*** Selected excerpt
Table 4 presents the results of the experiments performed on the DUC 2004 corpus, while Table 5 presents the results of the experiments performed on the DUC 2007 corpus. Only recall measures are presented for these experiments, and results are ordered by ROUGE-1 in descending order.
Results for redundancy strategies for DUC 2004 texts
Results for redundancy strategies for DUC 2004 texts
Results for redundancy strategies for DUC 2007 texts
Table 4 shows that, for DUC 2004, the strategy that generated the best ROUGE results was number 7, i.e., giving relevance to ideas redundant across documents. The next two best results reinforce the same idea: giving relevance to ideas redundant across documents (cd = 1) is the best strategy. On the other hand, the strategies where an idea is penalized by being redundant across documents (cd = -1) were ranked in the four worst results.
Another interesting pattern to notice is, when the cd parameter is left static, the pd parameter follows the same ranking: first, it is best to ignore intra-document redundancy (pd = 0), a less good strategy is to penalize it (pd = -1), and the worst strategy is to take it into account to provide relevance (pd = 1). A similar case happens when the pd parameter is left static, being the same rank for the cd parameter: the best strategy is to take into account inter-document redundancy (cd = 1), then ignore this redundancy (cd = 0) and being the worst option to penalize it (cd = -1).
The more the inter-document redundancy is considered as favorable, the better results are, whereas intra-document redundancy is irrelevant for the importance of the sentence.
For DUC 2007, Table 5 shows that the best strategy is number 6 or number 4 with a small difference on the scores. Both strategies penalize the relevance of the sentence if it is redundant per document (i.e., intra-document redundancy). Strategy 6 does not take into account inter-document redundancy while strategy 4 does. On the other hand, the worst three strategies, resulted from penalizing inter-document redundancy (cd = -1).
An interesting pattern to observe is that, when the cd parameter is left static: the best option is to penalize intra-document redundancy (pd = -1), then ignore this redundancy (pd = 0) and the worst option is to consider relevance when intra-document redundancy is present (pd = 1).
******
*** Given data
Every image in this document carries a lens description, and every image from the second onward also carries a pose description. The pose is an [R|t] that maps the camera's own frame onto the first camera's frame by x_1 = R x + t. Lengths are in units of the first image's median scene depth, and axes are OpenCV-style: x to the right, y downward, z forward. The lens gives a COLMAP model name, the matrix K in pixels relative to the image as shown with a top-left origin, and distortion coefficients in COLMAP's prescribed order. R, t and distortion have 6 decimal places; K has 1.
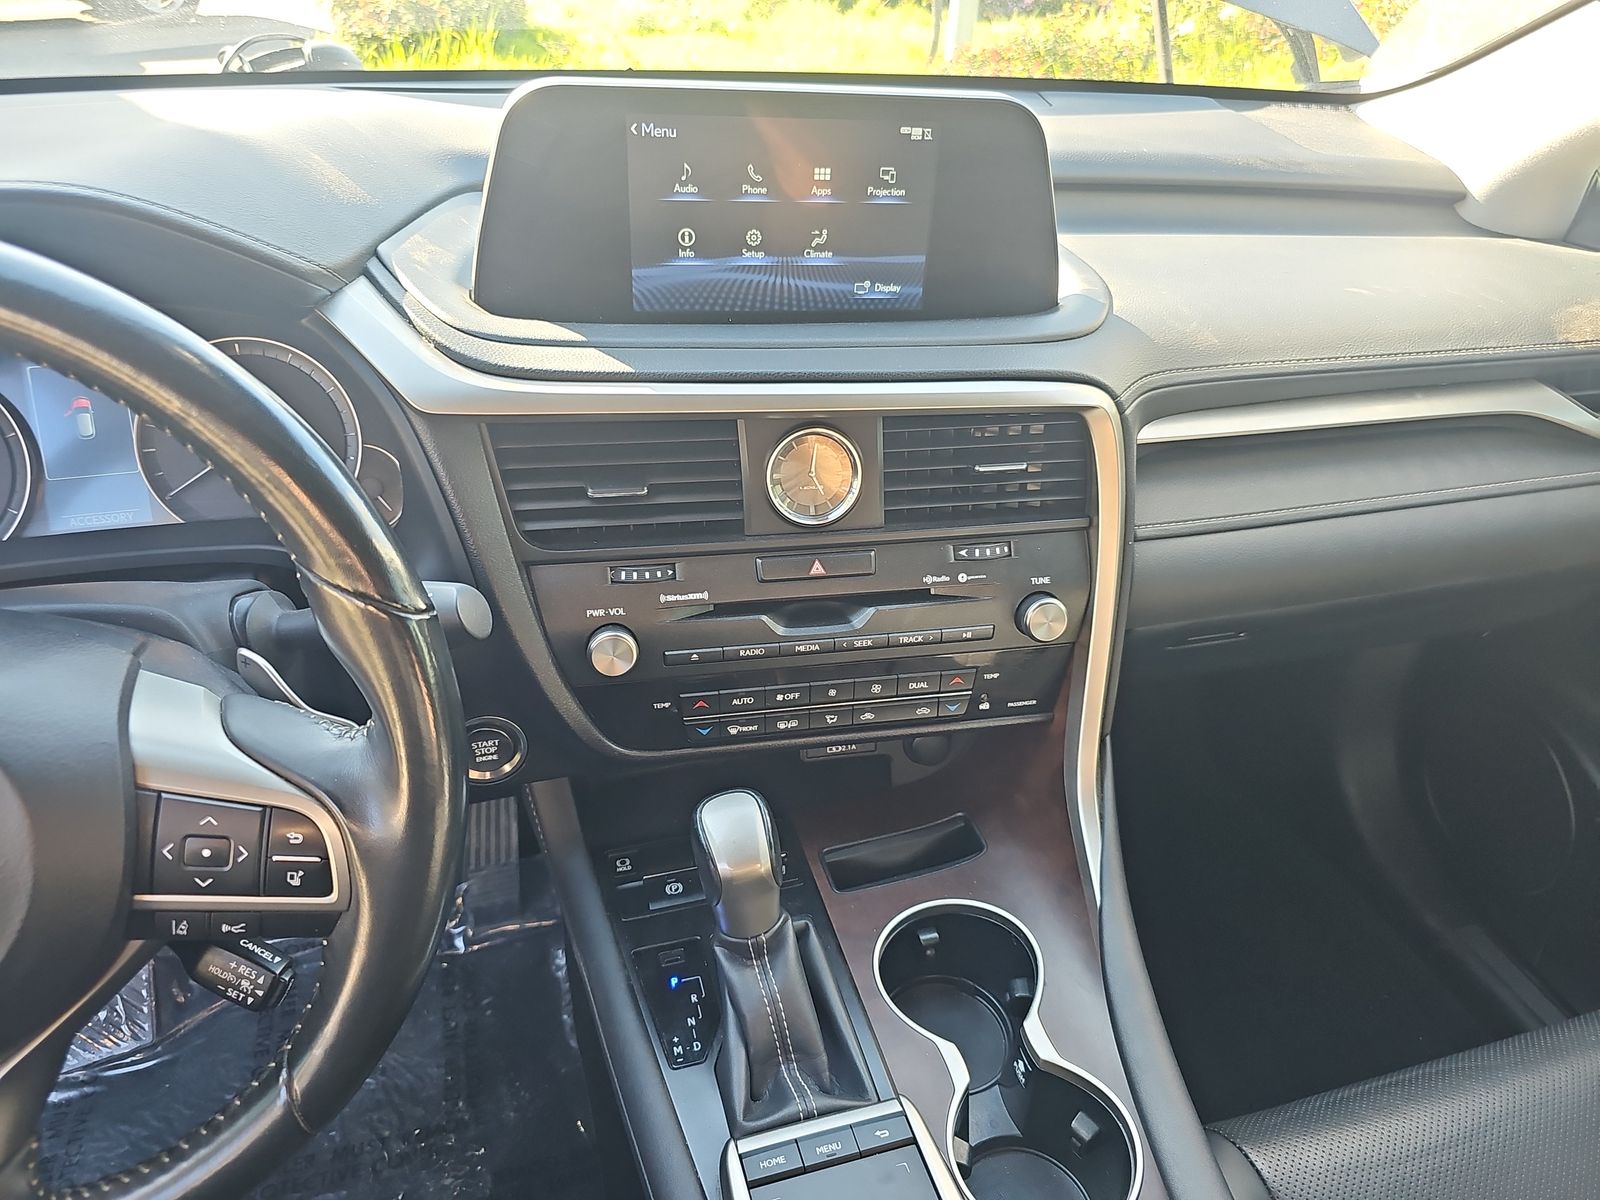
******
#### Exercise goal:
Return the whole passage on redundancy strategies for the DUC 2004 and DUC 2007 corpora word for word, from its first sentence to its last.

#### Result of this exercise:
Table 4 presents the results of the experiments performed on the DUC 2004 corpus, while Table 5 presents the results of the experiments performed on the DUC 2007 corpus. Only recall measures are presented for these experiments, and results are ordered by ROUGE-1 in descending order.
Results for redundancy strategies for DUC 2004 texts
Results for redundancy strategies for DUC 2004 texts
Results for redundancy strategies for DUC 2007 texts
Table 4 shows that, for DUC 2004, the strategy that generated the best ROUGE results was number 7, i.e., giving relevance to ideas redundant across documents. The next two best results reinforce the same idea: giving relevance to ideas redundant across documents (cd = 1) is the best strategy. On the other hand, the strategies where an idea is penalized by being redundant across documents (cd = -1) were ranked in the four worst results.
Another interesting pattern to notice is, when the cd parameter is left static, the pd parameter follows the same ranking: first, it is best to ignore intra-document redundancy (pd = 0), a less good strategy is to penalize it (pd = -1), and the worst strategy is to take it into account to provide relevance (pd = 1). A similar case happens when the pd parameter is left static, being the same rank for the cd parameter: the best strategy is to take into account inter-document redundancy (cd = 1), then ignore this redundancy (cd = 0) and being the worst option to penalize it (cd = -1).
The more the inter-document redundancy is considered as favorable, the better results are, whereas intra-document redundancy is irrelevant for the importance of the sentence.
For DUC 2007, Table 5 shows that the best strategy is number 6 or number 4 with a small difference on the scores. Both strategies penalize the relevance of the sentence if it is redundant per document (i.e., intra-document redundancy). Strategy 6 does not take into account inter-document redundancy while strategy 4 does. On the other hand, the worst three strategies, resulted from penalizing inter-document redundancy (cd = -1).
An interesting pattern to observe is that, when the cd parameter is left static: the best option is to penalize intra-document redundancy (pd = -1), then ignore this redundancy (pd = 0) and the worst option is to consider relevance when intra-document redundancy is present (pd = 1).